----- PAGE EXTRACT
Detachments of Federal troops are now marching into the city
every few hours, guarded by (mostly) South Carolinians, dressed in home-spun,
died yellow with the bark of the butternut-tree. Yesterday evening, at 7
o'clock, a body of 2000 arrived, being marched in by way of the Brooke Pike,
near to my residence. Only 200 Butternuts had them in charge, and a less number
would have sufficed, for they were extremely weary. Some of them, however,
attempted to be humorous.
A young officer asked one of the spectators if the “Libby”
(the prison) was the best house in the city to put up at. He was answered that
it was the best he would find.
Another passed some compliment on a mulatto wench, who
replied: “Go long, you nasty Abolition Yankee.”
One of our soldiers taken at Arkansas Post, just exchanged,
walked along with the column, and kept repeating these words: “Now you know how
we felt when you marched us through your cities.”
But generally a deep silence was maintained, and neither
insult nor indignity offered the fallen foe. Other columns are on the way —and
how they are to be subsisted is a vexatious question.
The Washington papers of the day preceding the first battle
contain Hooker's address to his army — how different from Lee's! It is short,
though:
“headquarters Army Of The Potomac,
“Camp
near Falmouth, April 30th.
----------
----- DATASET CONTENT
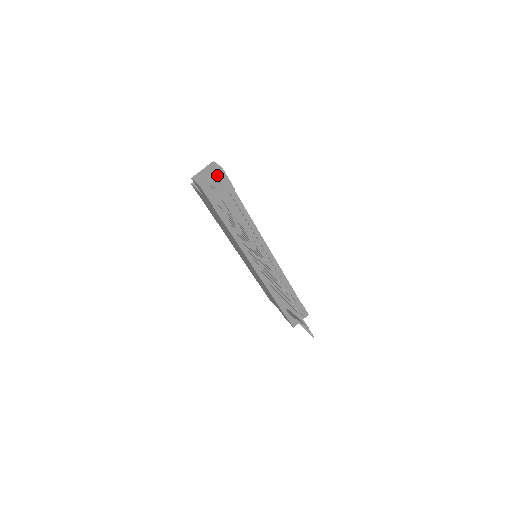
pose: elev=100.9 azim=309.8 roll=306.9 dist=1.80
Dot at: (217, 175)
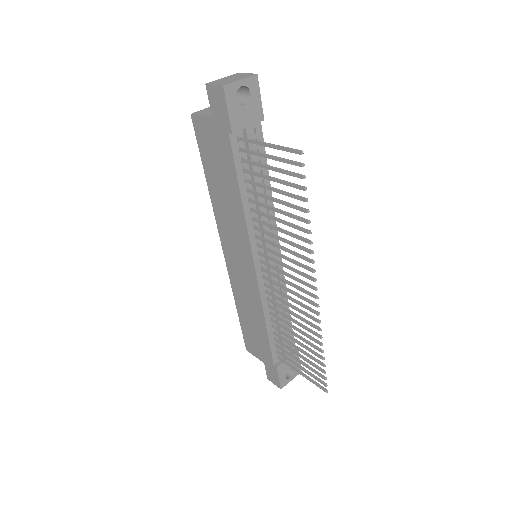
Dot at: (248, 83)
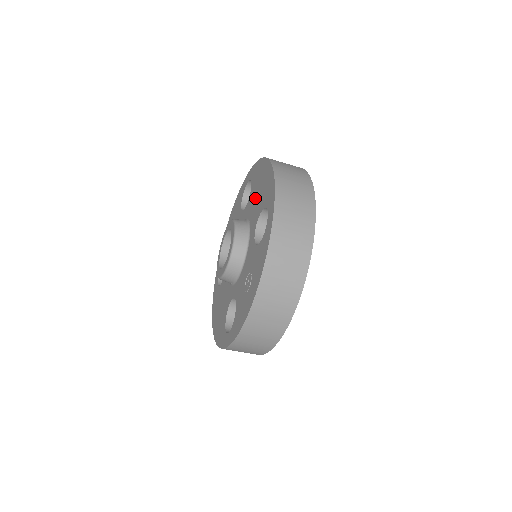
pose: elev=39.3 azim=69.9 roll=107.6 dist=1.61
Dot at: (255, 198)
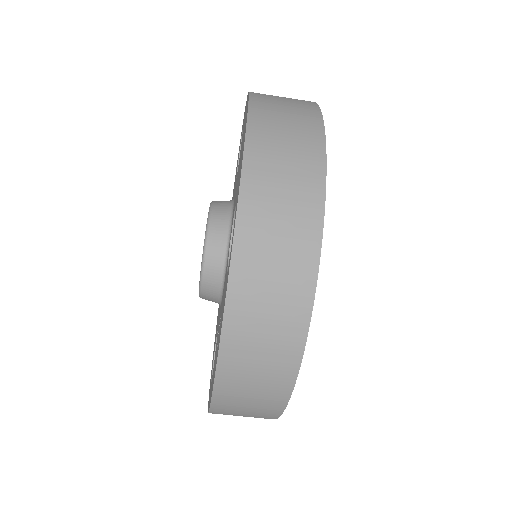
Dot at: occluded
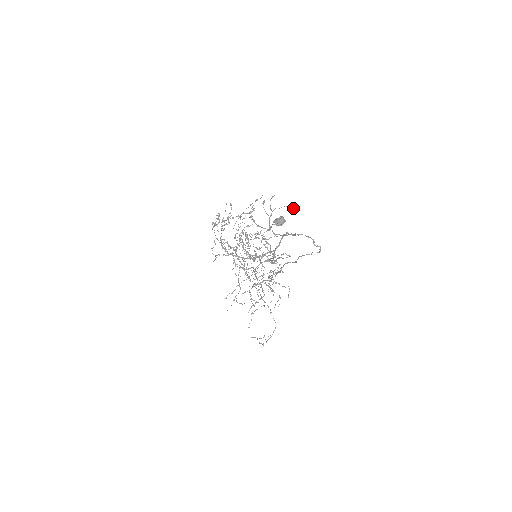
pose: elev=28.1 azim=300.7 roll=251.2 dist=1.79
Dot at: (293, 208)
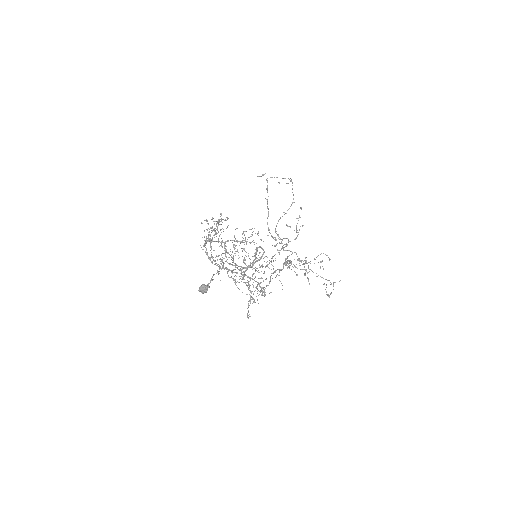
Dot at: (221, 259)
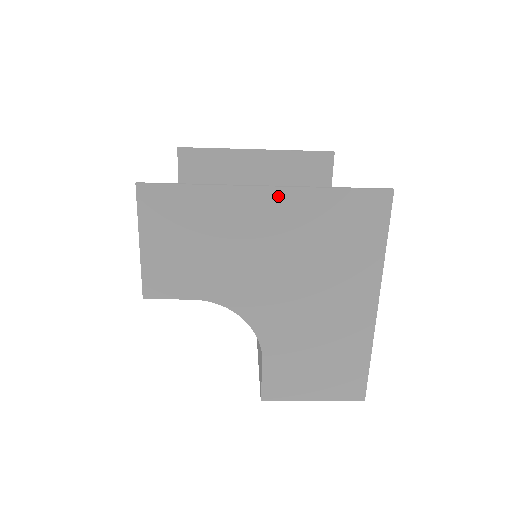
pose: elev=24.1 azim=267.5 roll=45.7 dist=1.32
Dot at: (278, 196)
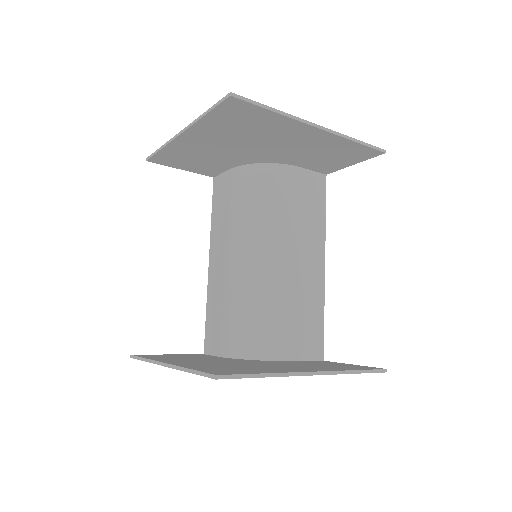
Dot at: occluded
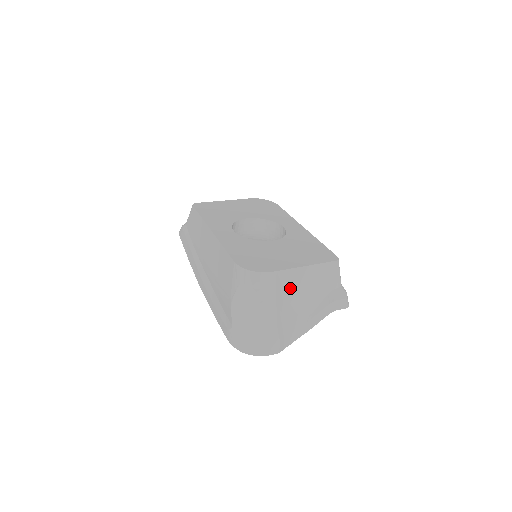
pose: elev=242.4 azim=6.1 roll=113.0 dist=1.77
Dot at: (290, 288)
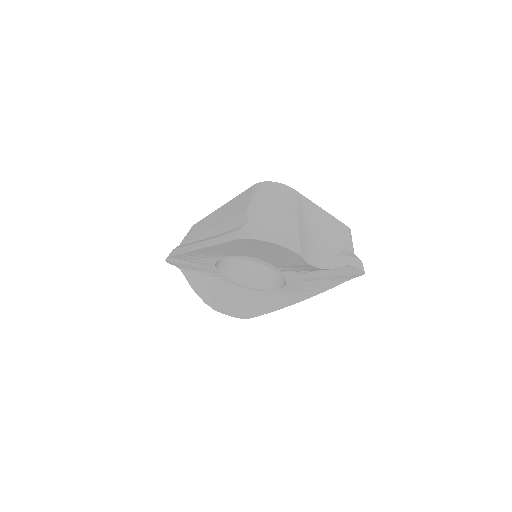
Dot at: (309, 216)
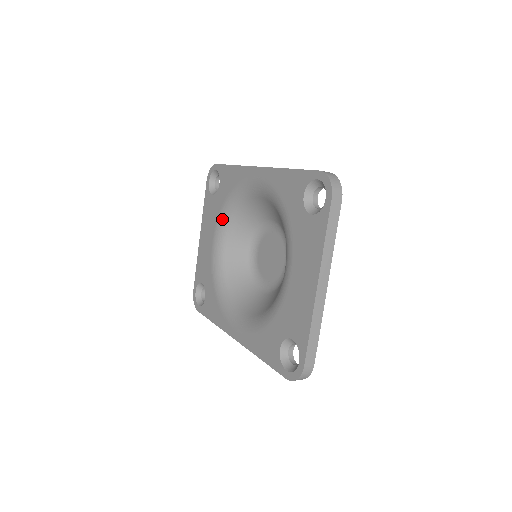
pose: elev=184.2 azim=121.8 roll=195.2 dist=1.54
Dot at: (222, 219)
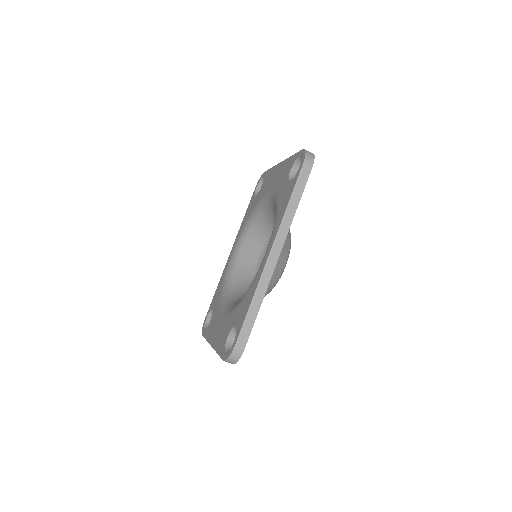
Dot at: (223, 302)
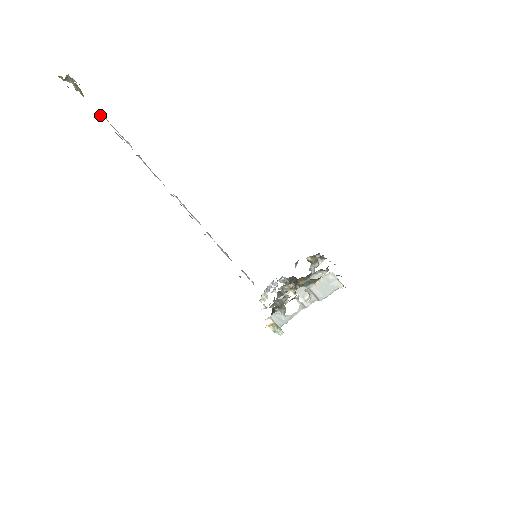
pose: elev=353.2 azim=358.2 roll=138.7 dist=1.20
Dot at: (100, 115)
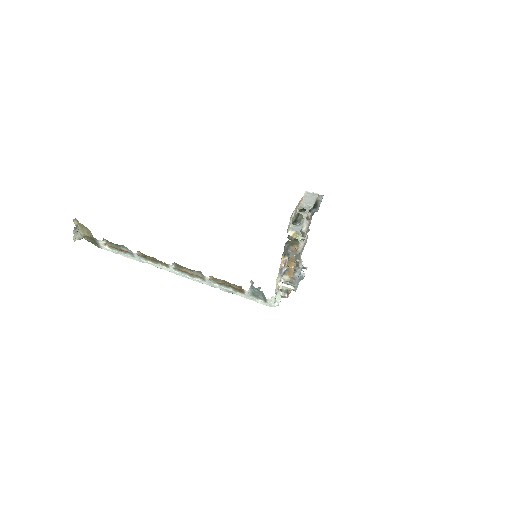
Dot at: (104, 242)
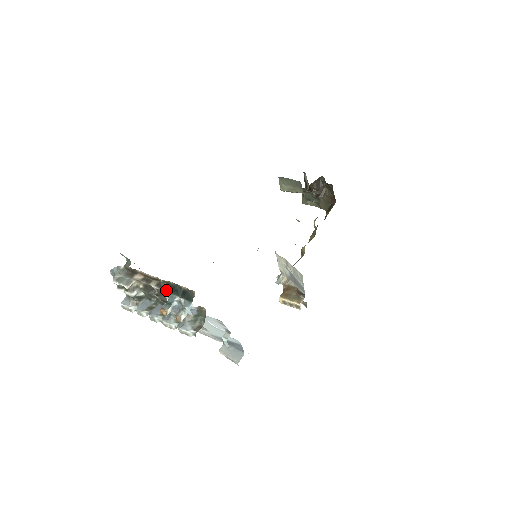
----------
** SHORT EXERCISE 1 **
According to the diary entry on captured Federal troops, how many guards escorted the body of 2000 that arrived by way of the Brooke Pike?
** SHORT EXERCISE 2 **
Extend the diary entry on captured Federal troops, picking up after its final line.

** EXERCISE ANSWER 1 **
Only 200 Butternuts.

** EXERCISE ANSWER 2 **
“general Orders No. 47.
“It
is with heartfelt satisfaction that the Commanding General announces to the
army that the operations of the last three days have determined that our enemy
must either ingloriously fly or come out from behind his defenses and give us
battle on our own ground, where certain destruction awaits him. The operations of
the 15th, 11th, and 12th corps have been a succession of splendid achievements.
“By command of Maj.-gen. Hooker.
“S. Williams, Ass't. Adjt.-Gen.”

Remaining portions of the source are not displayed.